» ПОСТАВЛЕННЫЕ ЗАДАЧИ:
1 - Какое единственное условие ставится адресату в приведённом ниже письме о переписке?
2 - Напишите продолжение приведённого ниже письма о переписке, начав сразу после его последней фразы.

======== ВЫБРАННЫЙ ТЕКСТ ========

Кстати или не кстати: на другой день после твоего отъезда был у меня А. П.[4] с своею поэмою. Я уговорил его не печатать ее, не сделавши некоторых поправок, а поправки я ему задал такие, что, надеюсь, будет работы по крайней мере еще на год. Мне того только и хотелось, ибо в поэме много хороших мест, но вся она никуда не годится. Чем больше он будет поправлять ее, тем лучше. Я знаю, ты другого мнения, но если ты хочешь спорить, то я возвращусь опять к старому припеву: Кошелев, пиши стихи. Между тем пиши письма. Сделай по-моему, пиши редко и много. Отчего бы, например, не развивать тебе твои мысли об истории в письмах ко мне! Мы будем спорить, толковать, и, право, это будет нам обоим полезно, а всего полезнее для твоего сочинения, ибо это заставит тебя невольно больше и чаще об нем думать. Одно условие: пиши без приготовлений, что в голову придет, и в том порядке, как придет в голову, иначе мне век не дождаться твоего письма. Такая переписка всего лучше познакомит нас с положением друг друга: для нас теоретические мысли еще жизнь, наша опытность — опытность ума, покуда мы не будем богаче делами, чем мыслями, до тех пор, вместо вопросов о здоровье, житье-бытье и пр., нам надо спрашивать друг у друга: какие перемены в нашем образе мыслей? Ответом на этот вопрос мы скажем все. В старости будет у нас другая переписка.

======== ИСХОДНЫЕ ДАННЫЕ ========

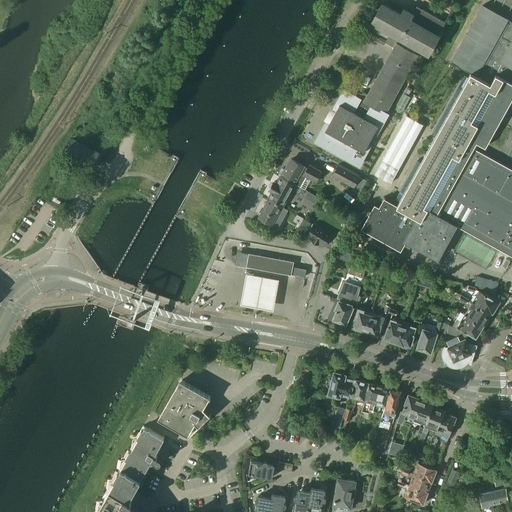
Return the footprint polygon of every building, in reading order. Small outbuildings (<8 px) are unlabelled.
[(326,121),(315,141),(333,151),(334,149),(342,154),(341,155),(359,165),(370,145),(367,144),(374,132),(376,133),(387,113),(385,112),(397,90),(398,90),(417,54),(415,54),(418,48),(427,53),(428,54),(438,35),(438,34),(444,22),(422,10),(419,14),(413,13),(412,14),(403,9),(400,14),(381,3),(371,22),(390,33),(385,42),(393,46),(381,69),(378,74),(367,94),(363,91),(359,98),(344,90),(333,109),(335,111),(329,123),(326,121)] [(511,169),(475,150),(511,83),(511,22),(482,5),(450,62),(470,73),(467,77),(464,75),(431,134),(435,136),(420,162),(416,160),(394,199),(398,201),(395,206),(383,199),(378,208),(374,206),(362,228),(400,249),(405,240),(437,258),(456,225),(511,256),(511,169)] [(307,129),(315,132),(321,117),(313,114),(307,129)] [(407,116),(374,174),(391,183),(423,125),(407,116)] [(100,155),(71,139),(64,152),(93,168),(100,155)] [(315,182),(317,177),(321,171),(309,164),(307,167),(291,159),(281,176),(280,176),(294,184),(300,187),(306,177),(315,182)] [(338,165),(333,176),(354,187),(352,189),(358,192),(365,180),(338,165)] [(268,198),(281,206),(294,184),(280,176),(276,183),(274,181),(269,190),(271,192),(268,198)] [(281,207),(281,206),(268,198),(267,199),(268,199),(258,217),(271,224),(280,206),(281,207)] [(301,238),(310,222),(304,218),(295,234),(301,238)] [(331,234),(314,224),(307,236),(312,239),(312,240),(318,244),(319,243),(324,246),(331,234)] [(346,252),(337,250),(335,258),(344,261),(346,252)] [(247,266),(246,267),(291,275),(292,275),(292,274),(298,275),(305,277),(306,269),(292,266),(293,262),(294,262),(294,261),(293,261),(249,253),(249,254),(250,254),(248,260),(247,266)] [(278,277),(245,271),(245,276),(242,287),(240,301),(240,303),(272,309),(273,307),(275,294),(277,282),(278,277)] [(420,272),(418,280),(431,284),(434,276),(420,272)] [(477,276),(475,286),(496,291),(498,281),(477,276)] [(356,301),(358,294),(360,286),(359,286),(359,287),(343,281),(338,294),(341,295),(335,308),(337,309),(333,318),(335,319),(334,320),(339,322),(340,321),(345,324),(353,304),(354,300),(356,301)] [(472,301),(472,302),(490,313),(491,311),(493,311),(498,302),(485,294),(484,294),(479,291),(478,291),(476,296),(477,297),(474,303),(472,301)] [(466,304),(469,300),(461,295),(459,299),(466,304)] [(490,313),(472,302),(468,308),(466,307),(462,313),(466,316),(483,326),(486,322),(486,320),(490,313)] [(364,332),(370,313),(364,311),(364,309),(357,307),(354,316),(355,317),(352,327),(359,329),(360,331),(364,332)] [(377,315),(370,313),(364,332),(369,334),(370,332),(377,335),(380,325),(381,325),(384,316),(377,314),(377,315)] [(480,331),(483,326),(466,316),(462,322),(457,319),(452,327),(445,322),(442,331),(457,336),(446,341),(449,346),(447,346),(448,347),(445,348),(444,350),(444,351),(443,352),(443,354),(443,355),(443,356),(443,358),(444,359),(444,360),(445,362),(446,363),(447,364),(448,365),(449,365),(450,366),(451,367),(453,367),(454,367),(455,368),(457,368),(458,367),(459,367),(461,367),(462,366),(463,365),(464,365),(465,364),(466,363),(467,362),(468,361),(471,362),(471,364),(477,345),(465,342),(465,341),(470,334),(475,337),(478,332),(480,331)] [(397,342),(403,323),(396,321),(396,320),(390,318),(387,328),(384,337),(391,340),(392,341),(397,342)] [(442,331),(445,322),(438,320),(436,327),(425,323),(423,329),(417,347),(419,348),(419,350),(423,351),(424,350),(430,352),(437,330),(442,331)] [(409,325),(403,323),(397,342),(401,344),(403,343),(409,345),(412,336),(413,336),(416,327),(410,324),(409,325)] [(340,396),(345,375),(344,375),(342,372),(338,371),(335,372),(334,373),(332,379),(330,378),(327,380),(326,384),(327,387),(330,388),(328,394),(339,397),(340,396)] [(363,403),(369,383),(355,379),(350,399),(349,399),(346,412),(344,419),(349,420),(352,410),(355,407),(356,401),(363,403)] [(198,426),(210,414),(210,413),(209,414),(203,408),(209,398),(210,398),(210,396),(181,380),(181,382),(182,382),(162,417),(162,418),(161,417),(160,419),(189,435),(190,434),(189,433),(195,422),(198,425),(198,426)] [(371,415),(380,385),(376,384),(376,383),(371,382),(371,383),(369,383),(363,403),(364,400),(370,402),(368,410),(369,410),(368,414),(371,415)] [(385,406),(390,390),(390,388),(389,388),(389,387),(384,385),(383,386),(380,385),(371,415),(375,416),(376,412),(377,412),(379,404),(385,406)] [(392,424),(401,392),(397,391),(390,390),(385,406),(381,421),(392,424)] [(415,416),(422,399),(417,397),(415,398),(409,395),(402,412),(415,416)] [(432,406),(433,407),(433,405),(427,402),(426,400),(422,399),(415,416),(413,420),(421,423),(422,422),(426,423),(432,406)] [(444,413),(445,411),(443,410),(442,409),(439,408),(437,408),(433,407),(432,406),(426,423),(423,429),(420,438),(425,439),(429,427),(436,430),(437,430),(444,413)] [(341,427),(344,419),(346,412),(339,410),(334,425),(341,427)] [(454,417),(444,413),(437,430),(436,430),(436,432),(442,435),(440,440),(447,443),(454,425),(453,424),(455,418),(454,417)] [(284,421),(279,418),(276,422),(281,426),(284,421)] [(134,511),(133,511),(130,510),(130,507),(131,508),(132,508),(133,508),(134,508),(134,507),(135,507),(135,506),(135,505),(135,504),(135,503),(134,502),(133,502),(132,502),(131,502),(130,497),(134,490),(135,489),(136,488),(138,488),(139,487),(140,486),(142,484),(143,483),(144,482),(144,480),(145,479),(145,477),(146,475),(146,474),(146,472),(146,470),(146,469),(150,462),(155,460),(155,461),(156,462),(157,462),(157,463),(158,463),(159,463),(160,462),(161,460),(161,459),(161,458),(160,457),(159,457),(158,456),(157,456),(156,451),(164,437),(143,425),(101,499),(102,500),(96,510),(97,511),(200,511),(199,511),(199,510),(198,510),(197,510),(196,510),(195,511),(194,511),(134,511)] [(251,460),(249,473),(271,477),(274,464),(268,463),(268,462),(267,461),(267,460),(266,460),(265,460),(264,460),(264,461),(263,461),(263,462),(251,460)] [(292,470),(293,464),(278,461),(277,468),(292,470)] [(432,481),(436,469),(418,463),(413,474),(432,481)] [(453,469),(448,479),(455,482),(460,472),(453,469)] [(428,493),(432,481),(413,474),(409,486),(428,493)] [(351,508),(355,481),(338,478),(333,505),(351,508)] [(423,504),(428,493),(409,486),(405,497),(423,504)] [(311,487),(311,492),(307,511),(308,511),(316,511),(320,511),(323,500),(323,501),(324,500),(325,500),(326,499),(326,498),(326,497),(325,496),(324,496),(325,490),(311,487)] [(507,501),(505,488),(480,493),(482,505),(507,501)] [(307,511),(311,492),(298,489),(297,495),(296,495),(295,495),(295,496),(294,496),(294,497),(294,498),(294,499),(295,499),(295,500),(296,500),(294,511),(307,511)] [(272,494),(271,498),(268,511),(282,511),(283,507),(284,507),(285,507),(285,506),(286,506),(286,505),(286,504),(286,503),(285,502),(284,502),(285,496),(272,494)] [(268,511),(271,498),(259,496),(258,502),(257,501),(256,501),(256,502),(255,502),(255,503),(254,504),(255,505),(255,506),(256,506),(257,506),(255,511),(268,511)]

========

» ПОЛУЧЕННЫЕ ОТВЕТЫ:
1 - Писать без приготовлений, что придёт в голову, и в том порядке, как придёт в голову.

2 -
Твоим мыслям о Cousin я очень рад. Что ты говоришь о его лекциях, я то же думал об его «Fragments phiolosophigues». Но я еще больше рад тому, что тебе нравится Гердер. Не испорченность ума, как ты думаешь, но большая зрелость заставляет тебя предпочитать поэтическое сухим выкладкам. Сам Шеллинг — поэт там, где дает волю естественному стремлению своего ума. Только необходимость приноравливаться к ограниченному понятию читателей заставляет его иногда быть сухим. Но, мне кажется, он в этом ошибся: кто не понял мысль чувством, тот не понял ее точно так же, как и тот, кто понял ее одним чувством. Но для меня непонятно то, что ты говоришь о пламенной любви Гердера ко Вселенной. Что такое любовь ко Вселенной? Ты что-то не то хотел сказать.

Было у меня еще что-то сказать тебя, но теперь забыл. Прощай.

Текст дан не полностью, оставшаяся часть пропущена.